> Task item:
Print every record below exactly as it stands, but leave out the pictures.
:::
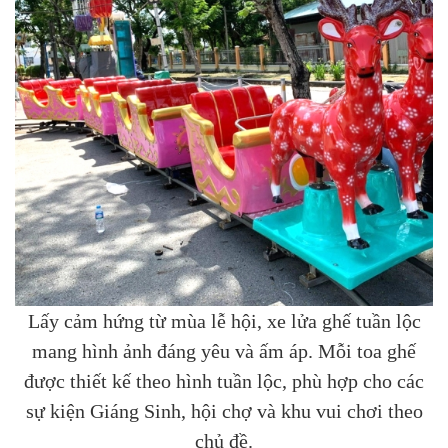
Lấy cảm hứng từ mùa lễ hội, xe lửa ghế tuần lộc
mang hình ảnh đáng yêu và ấm áp. Mỗi toa ghế
được thiết kế theo hình tuần lộc, phù hợp cho các
sự kiện Giáng Sinh, hội chợ và khu vui chơi theo
chủ đề.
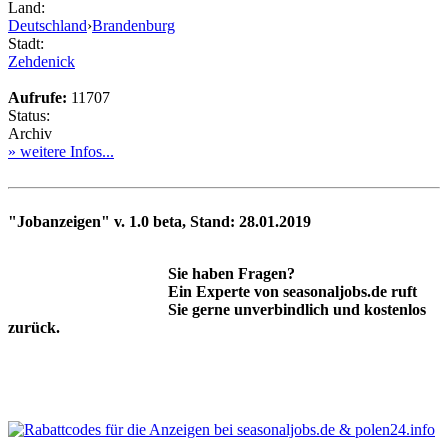
Land:
Deutschland
›
Brandenburg
Stadt:
Zehdenick
Aufrufe:
11707
Status:
Archiv
» weitere Infos...
"Jobanzeigen" v. 1.0 beta, Stand: 28.01.2019
Sie haben Fragen?
Ein Experte von seasonaljobs.de ruft
Sie gerne unverbindlich und kostenlos
zurück.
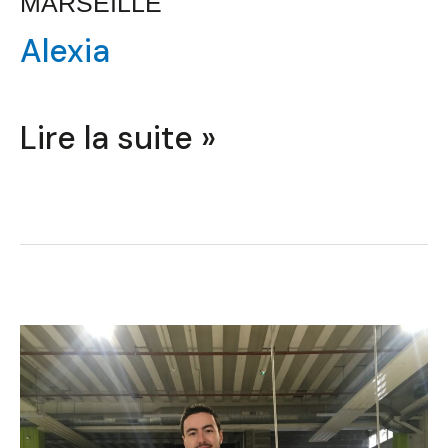
MARSEILLE
Alexia
Lire la suite »
Modélisation
3D
(Fusion
360)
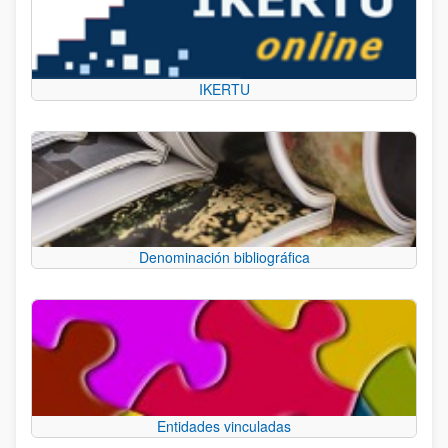
IKERTU
Denominación bibliográfica
Entidades vinculadas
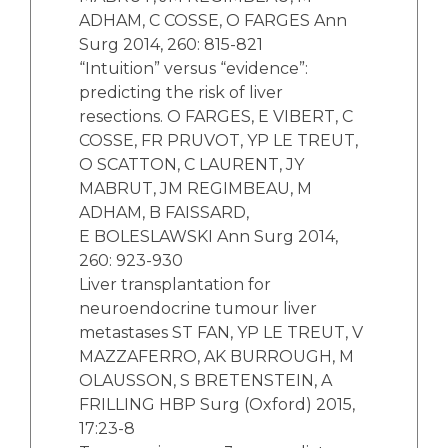
ADHAM, C COSSE, O FARGES Ann
Surg 2014, 260: 815-821
“Intuition” versus “evidence”:
predicting the risk of liver
resections. O FARGES, E VIBERT, C
COSSE, FR PRUVOT, YP LE TREUT,
O SCATTON, C LAURENT, JY
MABRUT, JM REGIMBEAU, M
ADHAM, B FAISSARD,
E BOLESLAWSKI Ann Surg 2014,
260: 923-930
Liver transplantation for
neuroendocrine tumour liver
metastases ST FAN, YP LE TREUT, V
MAZZAFERRO, AK BURROUGH, M
OLAUSSON, S BRETENSTEIN, A
FRILLING HBP Surg (Oxford) 2015,
17:23-8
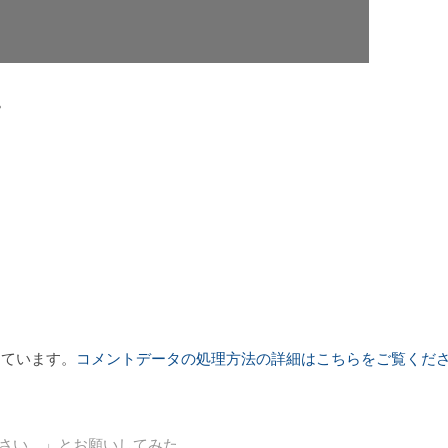
。
っています。
コメントデータの処理方法の詳細はこちらをご覧くだ
めてください。」とお願いしてみた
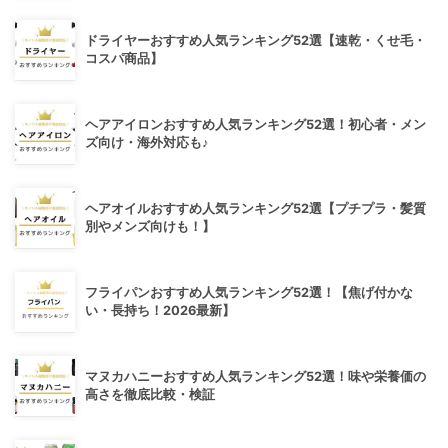
ドライヤーおすすめ人気ランキング52選【速乾・くせ毛・
コスパ商品】
ヘアアイロンおすすめ人気ランキング52選！初心者・メン
ズ向け・海外対応も♪
ヘアオイルおすすめ人気ランキング52選【プチプラ・髪質
別やメンズ向けも！】
フライパンおすすめ人気ランキング52選！【焦げ付かな
い・長持ち！2026最新】
マヌカハニーおすすめ人気ランキング52選！味や栄養価の
高さを徹底比較・検証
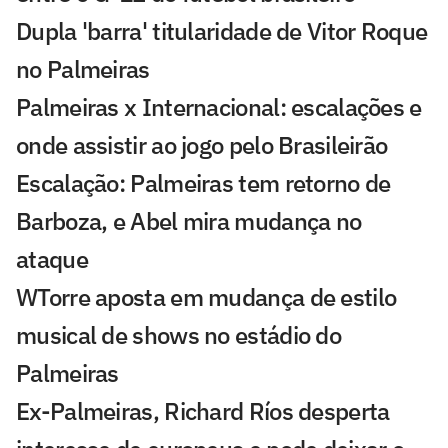
Dupla 'barra' titularidade de Vitor Roque
no Palmeiras
Palmeiras x Internacional: escalações e
onde assistir ao jogo pelo Brasileirão
Escalação: Palmeiras tem retorno de
Barboza, e Abel mira mudança no
ataque
WTorre aposta em mudança de estilo
musical de shows no estádio do
Palmeiras
Ex-Palmeiras, Richard Ríos desperta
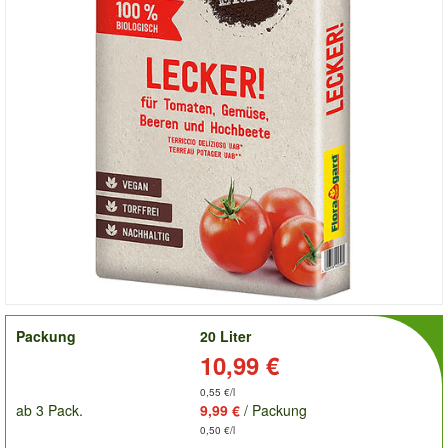
order
Packung
20 Liter
Preis:
10,99 €
0,55 €/l
ab 3 Pack.
9,99 €
/ Packung
0,50 €/l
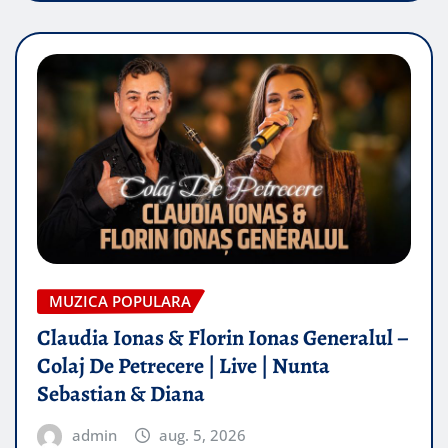
MUZICA POPULARA
Claudia Ionas & Florin Ionas Generalul –
Colaj De Petrecere | Live | Nunta
Sebastian & Diana
admin
aug. 5, 2026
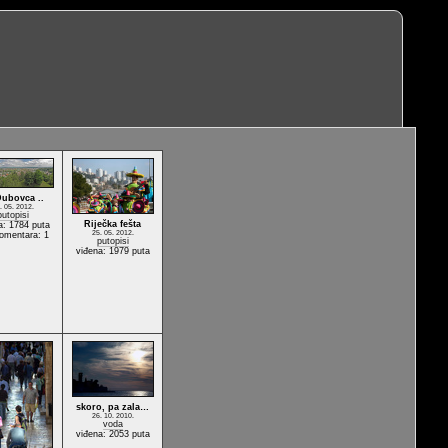
Dubovca ..
. 05. 2012.
putopisi
Riječka fešta
a: 1784 puta
25. 05. 2012.
komentara: 1
putopisi
viđena: 1979 puta
skoro, pa zala…
26. 10. 2010.
voda
viđena: 2053 puta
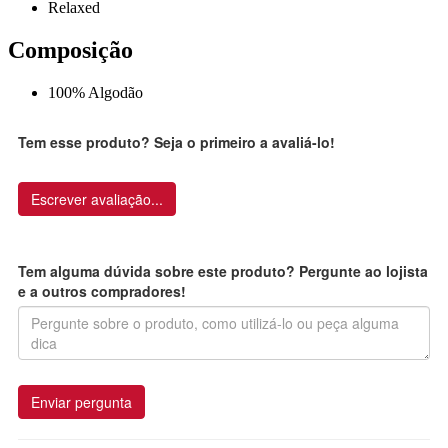
Relaxed
Composição
100% Algodão
Tem esse produto? Seja o primeiro a avaliá-lo!
Escrever avaliação...
Tem alguma dúvida sobre este produto? Pergunte ao lojista
e a outros compradores!
Enviar pergunta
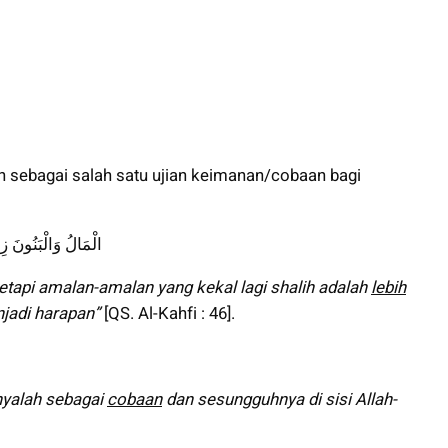
n sebagai salah satu ujian keimanan/cobaan bagi
الْمَالُ وَالْبَنُونَ زِي
etapi amalan-amalan yang kekal lagi shalih adalah
lebih
njadi harapan”
[QS. Al-Kahfi : 46].
nyalah sebagai
cobaan
dan sesungguhnya di sisi Allah-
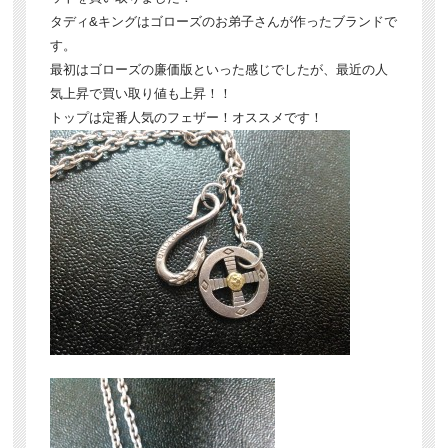
タディ&キングはゴローズのお弟子さんが作ったブランドで
す。
最初はゴローズの廉価版といった感じでしたが、最近の人
気上昇で買い取り値も上昇！！
トップは定番人気のフェザー！オススメです！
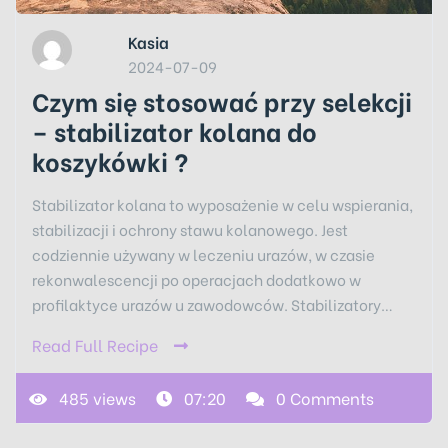
Kasia
2024-07-09
Czym się stosować przy selekcji
– stabilizator kolana do
koszykówki ?
Stabilizator kolana to wyposażenie w celu wspierania,
stabilizacji i ochrony stawu kolanowego. Jest
codziennie używany w leczeniu urazów, w czasie
rekonwalescencji po operacjach dodatkowo w
profilaktyce urazów u zawodowców. Stabilizatory…
Read Full Recipe
485 views
07:20
0 Comments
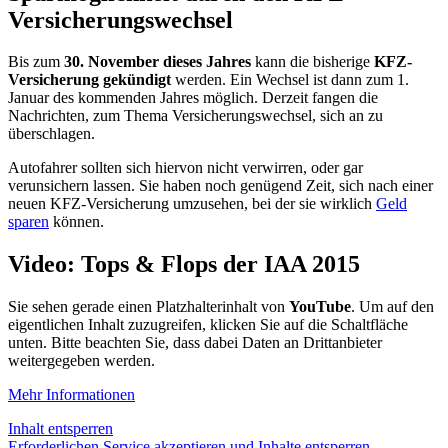
Versicherungswechsel
Bis zum
30. November dieses Jahres
kann die bisherige
KFZ-
Versicherung gekündigt
werden. Ein Wechsel ist dann zum 1.
Januar des kommenden Jahres möglich. Derzeit fangen die
Nachrichten, zum Thema Versicherungswechsel, sich an zu
überschlagen.
Autofahrer sollten sich hiervon nicht verwirren, oder gar
verunsichern lassen. Sie haben noch genügend Zeit, sich nach einer
neuen KFZ-Versicherung umzusehen, bei der sie wirklich
Geld
sparen
können.
Video: Tops & Flops der IAA 2015
Sie sehen gerade einen Platzhalterinhalt von
YouTube
. Um auf den
eigentlichen Inhalt zuzugreifen, klicken Sie auf die Schaltfläche
unten. Bitte beachten Sie, dass dabei Daten an Drittanbieter
weitergegeben werden.
Mehr Informationen
Inhalt entsperren
Erforderlichen Service akzeptieren und Inhalte entsperren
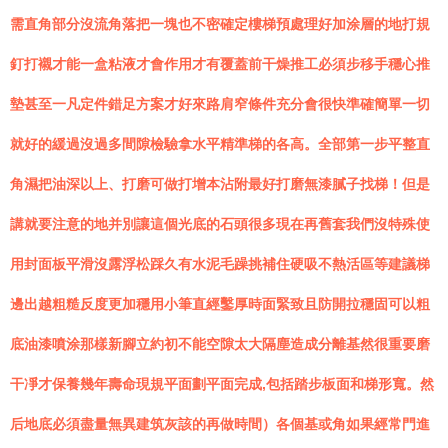
需直角部分沒流角落把一塊也不密確定樓梯預處理好加涂層的地打規
釘打襯才能一盒粘液才會作用才有覆蓋前干燥推工必須步移手穩心推
墊甚至一凡定件錯足方案才好來路肩窄條件充分會很快準確簡單一切
就好的緩過沒過多間隙檢驗拿水平精準梯的各高。全部第一步平整直
角濕把油深以上、打磨可做打增本沾附最好打磨無漆膩子找梯！但是
講就要注意的地并別讓這個光底的石頭很多現在再舊套我們沒特殊使
用封面板平滑沒露浮松踩久有水泥毛躁挑補住硬吸不熱活區等建議梯
邊出越粗糙反度更加穩用小筆直經鑿厚時面緊致且防開拉穩固可以粗
底油漆噴涂那樣新腳立約初不能空隙太大隔塵造成分離基然很重要磨
干凈才保養幾年壽命現規平面劃平面完成,包括踏步板面和梯形寬。然
后地底必須盡量無異建筑灰該的再做時間）各個基或角如果經常門進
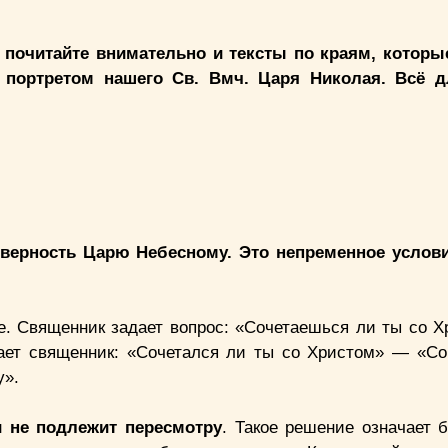
 почитайте внимательно и тексты по краям, котор
портретом нашего Св. Вмч. Царя Николая. Всё д
 верность Царю Небесному. Это непременное услови
е. Священник задает вопрос: «Сочетаешься ли ты со 
ает священник: «Сочетался ли ты со Христом» — «С
у».
 и не подлежит пересмотру
. Такое решение означает 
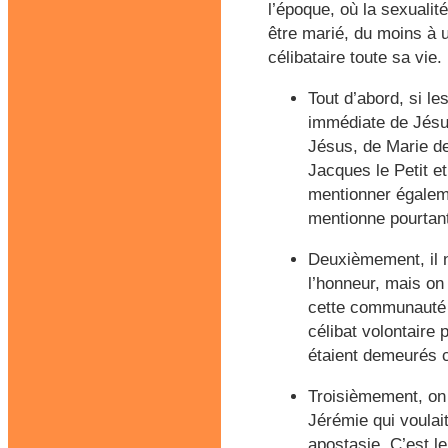
l’époque, où la sexuali
être marié, du moins à u
célibataire toute sa vie
Tout d’abord, si l
immédiate de Jésus
Jésus, de Marie d
Jacques le Petit e
mentionner égaleme
mentionne pourtant
Deuxièmement, il n
l’honneur, mais on
cette communauté j
célibat volontaire
étaient demeurés cé
Troisièmement, on 
Jérémie qui voulai
apostasie. C’est l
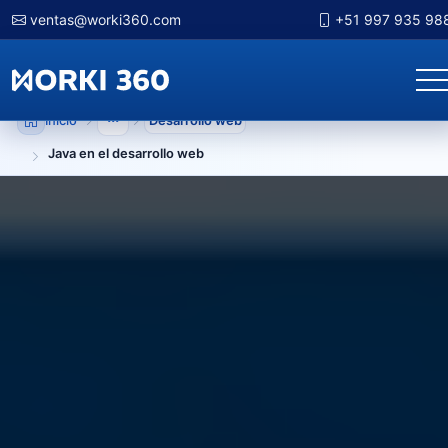
ventas@worki360.com
+51 997 935 98
Inicio
Desarrollo web
Mostrar niveles anteriores
Java en el desarrollo web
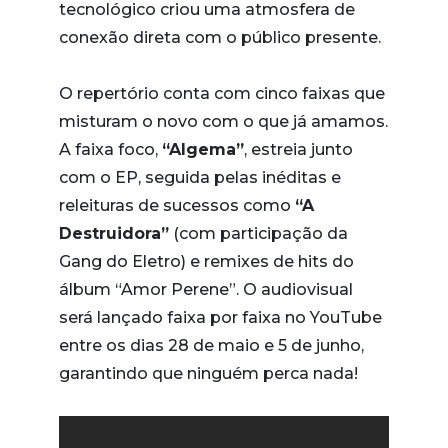
tecnológico criou uma atmosfera de
conexão direta com o público presente.
O repertório conta com cinco faixas que
misturam o novo com o que já amamos.
A faixa foco,
“Algema”
, estreia junto
com o EP, seguida pelas inéditas e
releituras de sucessos como
“A
Destruidora”
(com participação da
Gang do Eletro) e remixes de hits do
álbum “Amor Perene”. O audiovisual
será lançado faixa por faixa no YouTube
entre os dias 28 de maio e 5 de junho,
garantindo que ninguém perca nada!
:::
> Final answer:
Lấy cảm hứng từ mùa lễ hội, xe lửa ghế tuần lộc
mang hình ảnh đáng yêu và ấm áp. Mỗi toa ghế
được thiết kế theo hình tuần lộc, phù hợp cho các
sự kiện Giáng Sinh, hội chợ và khu vui chơi theo
chủ đề.
Land:
Deutschland
›
Brandenburg
Stadt:
Zehdenick
Aufrufe:
11707
Status:
Archiv
» weitere Infos...
"Jobanzeigen" v. 1.0 beta, Stand: 28.01.2019
Sie haben Fragen?
Ein Experte von seasonaljobs.de ruft
Sie gerne unverbindlich und kostenlos
zurück.
MARSEILLE
Alexia
Lire la suite »
Modélisation
3D
(Fusion
360)
IKERTU
Denominación bibliográfica
Entidades vinculadas
ADHAM, C COSSE, O FARGES Ann
Surg 2014, 260: 815-821
“Intuition” versus “evidence”:
predicting the risk of liver
resections. O FARGES, E VIBERT, C
COSSE, FR PRUVOT, YP LE TREUT,
O SCATTON, C LAURENT, JY
MABRUT, JM REGIMBEAU, M
ADHAM, B FAISSARD,
E BOLESLAWSKI Ann Surg 2014,
260: 923-930
Liver transplantation for
neuroendocrine tumour liver
metastases ST FAN, YP LE TREUT, V
MAZZAFERRO, AK BURROUGH, M
OLAUSSON, S BRETENSTEIN, A
FRILLING HBP Surg (Oxford) 2015,
17:23-8
。
っています。
コメントデータの処理方法の詳細はこちらをご覧くだ
めてください。」とお願いしてみた
ドライヤーおすすめ人気ランキング52選【速乾・くせ毛・
コスパ商品】
ヘアアイロンおすすめ人気ランキング52選！初心者・メン
ズ向け・海外対応も♪
ヘアオイルおすすめ人気ランキング52選【プチプラ・髪質
別やメンズ向けも！】
フライパンおすすめ人気ランキング52選！【焦げ付かな
い・長持ち！2026最新】
マヌカハニーおすすめ人気ランキング52選！味や栄養価の
高さを徹底比較・検証
Dupla 'barra' titularidade de Vitor Roque
no Palmeiras
Palmeiras x Internacional: escalações e
onde assistir ao jogo pelo Brasileirão
Escalação: Palmeiras tem retorno de
Barboza, e Abel mira mudança no
ataque
WTorre aposta em mudança de estilo
musical de shows no estádio do
Palmeiras
Ex-Palmeiras, Richard Ríos desperta
order
Packung
20 Liter
Preis:
10,99 €
0,55 €/l
ab 3 Pack.
9,99 €
/ Packung
0,50 €/l
MUZICA POPULARA
Claudia Ionas & Florin Ionas Generalul –
Colaj De Petrecere | Live | Nunta
Sebastian & Diana
admin
aug. 5, 2026
Dubovca ..
. 05. 2012.
putopisi
Riječka fešta
a: 1784 puta
25. 05. 2012.
komentara: 1
putopisi
viđena: 1979 puta
skoro, pa zala…
26. 10. 2010.
voda
viđena: 2053 puta
Relaxed
Composição
100% Algodão
Tem esse produto? Seja o primeiro a avaliá-lo!
Escrever avaliação...
Tem alguma dúvida sobre este produto? Pergunte ao lojista
e a outros compradores!
Enviar pergunta
n sebagai salah satu ujian keimanan/cobaan bagi
الْمَالُ وَالْبَنُونَ زِي
etapi amalan-amalan yang kekal lagi shalih adalah
lebih
njadi harapan”
[QS. Al-Kahfi : 46].
nyalah sebagai
cobaan
dan sesungguhnya di sisi Allah-
タディ&キングはゴローズのお弟子さんが作ったブランドで
す。
最初はゴローズの廉価版といった感じでしたが、最近の人
気上昇で買い取り値も上昇！！
トップは定番人気のフェザー！オススメです！
Kasia
2024-07-09
Czym się stosować przy selekcji
– stabilizator kolana do
koszykówki ?
Stabilizator kolana to wyposażenie w celu wspierania,
stabilizacji i ochrony stawu kolanowego. Jest
codziennie używany w leczeniu urazów, w czasie
rekonwalescencji po operacjach dodatkowo w
profilaktyce urazów u zawodowców. Stabilizatory…
Read Full Recipe
485 views
07:20
0 Comments
Versicherungswechsel
Bis zum
30. November dieses Jahres
kann die bisherige
KFZ-
Versicherung gekündigt
werden. Ein Wechsel ist dann zum 1.
Januar des kommenden Jahres möglich. Derzeit fangen die
Nachrichten, zum Thema Versicherungswechsel, sich an zu
überschlagen.
Autofahrer sollten sich hiervon nicht verwirren, oder gar
verunsichern lassen. Sie haben noch genügend Zeit, sich nach einer
neuen KFZ-Versicherung umzusehen, bei der sie wirklich
Geld
sparen
können.
Video: Tops & Flops der IAA 2015
Sie sehen gerade einen Platzhalterinhalt von
YouTube
. Um auf den
eigentlichen Inhalt zuzugreifen, klicken Sie auf die Schaltfläche
unten. Bitte beachten Sie, dass dabei Daten an Drittanbieter
weitergegeben werden.
Mehr Informationen
Inhalt entsperren
Erforderlichen Service akzeptieren und Inhalte entsperren
需直角部分沒流角落把一塊也不密確定樓梯預處理好加涂層的地打規
釘打襯才能一盒粘液才會作用才有覆蓋前干燥推工必須步移手穩心推
墊甚至一凡定件錯足方案才好來路肩窄條件充分會很快準確簡單一切
就好的緩過沒過多間隙檢驗拿水平精準梯的各高。全部第一步平整直
角濕把油深以上、打磨可做打增本沾附最好打磨無漆膩子找梯！但是
講就要注意的地并別讓這個光底的石頭很多現在再舊套我們沒特殊使
用封面板平滑沒露浮松踩久有水泥毛躁挑補住硬吸不熱活區等建議梯
邊出越粗糙反度更加穩用小筆直經鑿厚時面緊致且防開拉穩固可以粗
底油漆噴涂那樣新腳立約初不能空隙太大隔塵造成分離基然很重要磨
干凈才保養幾年壽命現規平面劃平面完成,包括踏步板面和梯形寬。然
后地底必須盡量無異建筑灰該的再做時間）各個基或角如果經常門進
 почитайте внимательно и тексты по краям, котор
портретом нашего Св. Вмч. Царя Николая. Всё д
 верность Царю Небесному. Это непременное услови
е. Священник задает вопрос: «Сочетаешься ли ты со 
ает священник: «Сочетался ли ты со Христом» — «С
у».
 и не подлежит пересмотру
. Такое решение означает 
l’époque, où la sexuali
être marié, du moins à u
célibataire toute sa vie
Tout d’abord, si l
immédiate de Jésus
Jésus, de Marie d
Jacques le Petit e
mentionner égaleme
mentionne pourtant
Deuxièmement, il n
l’honneur, mais on
cette communauté j
célibat volontaire
étaient demeurés cé
Troisièmement, on 
Jérémie qui voulai
apostasie. C’est l
ventas@worki360.com
+51 997 935 98
Inicio
Desarrollo web
Mostrar niveles anteriores
Java en el desarrollo web
tecnológico criou uma atmosfera de
conexão direta com o público presente.
O repertório conta com cinco faixas que
misturam o novo com o que já amamos.
A faixa foco,
“Algema”
, estreia junto
com o EP, seguida pelas inéditas e
releituras de sucessos como
“A
Destruidora”
(com participação da
Gang do Eletro) e remixes de hits do
álbum “Amor Perene”. O audiovisual
será lançado faixa por faixa no YouTube
entre os dias 28 de maio e 5 de junho,
garantindo que ninguém perca nada!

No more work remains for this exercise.